=== Begin Enclosure ===
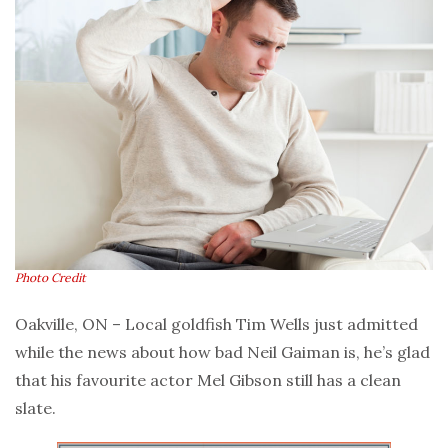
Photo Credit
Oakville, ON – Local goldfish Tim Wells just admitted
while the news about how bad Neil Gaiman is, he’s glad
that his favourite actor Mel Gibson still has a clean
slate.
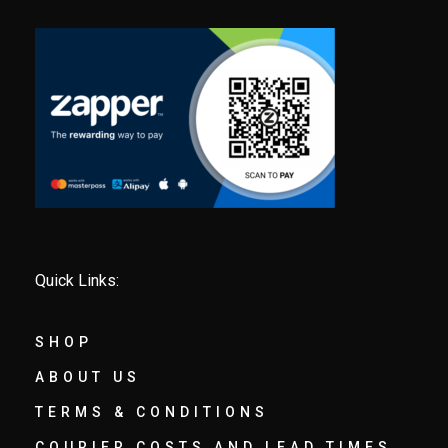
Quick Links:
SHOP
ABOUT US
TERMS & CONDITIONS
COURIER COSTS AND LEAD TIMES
=== End Enclosure ===
=== Begin Enclosure ===
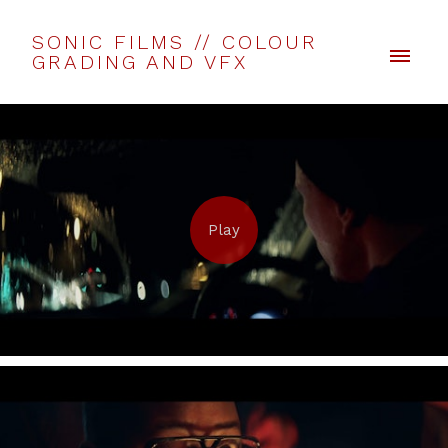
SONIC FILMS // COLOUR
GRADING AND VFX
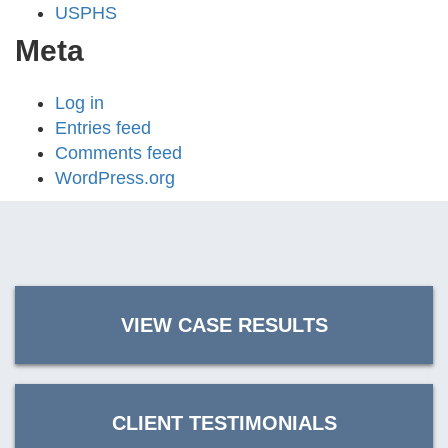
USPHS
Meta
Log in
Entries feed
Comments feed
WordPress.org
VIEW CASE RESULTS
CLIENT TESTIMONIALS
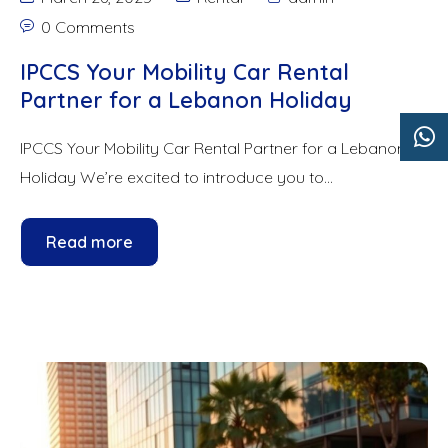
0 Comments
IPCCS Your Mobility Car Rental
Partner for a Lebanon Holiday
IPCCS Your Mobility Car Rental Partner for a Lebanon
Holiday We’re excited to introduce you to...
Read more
=== End Enclosure ===
:: What is expected ::
Output exactly the lines of the listing above that start with the one holding "Oakville, ON –" and go on through the one holding "COURIER COSTS AND LEAD TIMES"; leave the pictures out.

:: Answer below ::
Oakville, ON – Local goldfish Tim Wells just admitted
while the news about how bad Neil Gaiman is, he’s glad
that his favourite actor Mel Gibson still has a clean
slate.
Quick Links:
SHOP
ABOUT US
TERMS & CONDITIONS
COURIER COSTS AND LEAD TIMES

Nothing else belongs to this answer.